### PASAJE CITADO

■ ■ ■

Apoyándose principalmente en Michel Foucault y su libro La arqueología del saber, el autor expone cómo estas inteligencias artificiales, a pesar de no ser humanas, ni hablar en sentido estricto, ni referirse directamente a cosas del mundo, efectivamente hablan. Esta afirmación se convierte en el punto de partida para analizar tres grandes sustituciones que se dan en el lenguaje cuando es una máquina la que lo utiliza: la de las personas, las palabras y las cosas.
En primer lugar, el texto indaga en qué ocupa el lugar de la persona cuando habla una IA. “¿Quién dicta aquello que dice una inteligencia artificial? Nadie. ¿Quién habla cuando habla una inteligencia artificial? Nadie. Es una máscara”. Aquí se identifican dos aspectos: las posiciones desde las que se enuncia un discurso y la materialidad del sistema que permite dicha enunciación. En lugar de un sujeto humano consciente, la IA actúa desde un conjunto de posiciones posibles dentro de un contexto de uso, guiada por un entrenamiento basado en un “se dice” colectivo y anónimo. Esta ausencia de autoría no impide que se genere lenguaje.

■ ■ ■

### DATOS PARA ANÁLISIS
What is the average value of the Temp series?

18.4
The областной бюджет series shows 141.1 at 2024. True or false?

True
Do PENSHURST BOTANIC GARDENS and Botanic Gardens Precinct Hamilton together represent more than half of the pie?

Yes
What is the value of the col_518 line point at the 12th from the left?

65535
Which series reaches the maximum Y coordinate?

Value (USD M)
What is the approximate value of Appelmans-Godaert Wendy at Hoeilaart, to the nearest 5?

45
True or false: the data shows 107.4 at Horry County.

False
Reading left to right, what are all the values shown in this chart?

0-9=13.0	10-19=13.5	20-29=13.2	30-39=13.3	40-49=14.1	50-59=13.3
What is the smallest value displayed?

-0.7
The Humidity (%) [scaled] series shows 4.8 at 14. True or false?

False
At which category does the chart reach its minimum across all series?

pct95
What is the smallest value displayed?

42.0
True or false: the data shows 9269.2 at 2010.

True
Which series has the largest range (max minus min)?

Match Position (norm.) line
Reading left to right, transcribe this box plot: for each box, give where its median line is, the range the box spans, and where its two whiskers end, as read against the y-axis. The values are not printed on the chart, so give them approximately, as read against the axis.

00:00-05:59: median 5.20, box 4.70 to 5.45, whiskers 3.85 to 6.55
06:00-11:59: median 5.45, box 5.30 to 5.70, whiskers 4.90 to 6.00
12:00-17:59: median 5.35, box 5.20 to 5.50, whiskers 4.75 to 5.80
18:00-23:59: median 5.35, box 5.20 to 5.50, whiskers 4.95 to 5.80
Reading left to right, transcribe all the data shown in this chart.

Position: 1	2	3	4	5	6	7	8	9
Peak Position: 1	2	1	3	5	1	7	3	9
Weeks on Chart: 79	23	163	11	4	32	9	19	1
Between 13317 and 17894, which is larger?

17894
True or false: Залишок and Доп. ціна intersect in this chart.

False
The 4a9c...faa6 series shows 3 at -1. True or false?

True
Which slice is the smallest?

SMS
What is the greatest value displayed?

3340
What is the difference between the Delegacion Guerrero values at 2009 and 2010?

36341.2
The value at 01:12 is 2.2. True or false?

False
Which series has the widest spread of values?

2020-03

■ ■ ■

### EJERCICIO A
Enumera las sustituciones que, según el pasaje citado, se dan en el lenguaje cuando lo utiliza una máquina.
### EJERCICIO B
Extrae del pasaje citado el fragmento que empieza con las palabras "En primer lugar, el" y termina con "se genere lenguaje.".

### RESPUESTA ESCRITA A
Las personas, las palabras y las cosas.

### RESPUESTA ESCRITA B
En primer lugar, el texto indaga en qué ocupa el lugar de la persona cuando habla una IA. “¿Quién dicta aquello que dice una inteligencia artificial? Nadie. ¿Quién habla cuando habla una inteligencia artificial? Nadie. Es una máscara”. Aquí se identifican dos aspectos: las posiciones desde las que se enuncia un discurso y la materialidad del sistema que permite dicha enunciación. En lugar de un sujeto humano consciente, la IA actúa desde un conjunto de posiciones posibles dentro de un contexto de uso, guiada por un entrenamiento basado en un “se dice” colectivo y anónimo. Esta ausencia de autoría no impide que se genere lenguaje.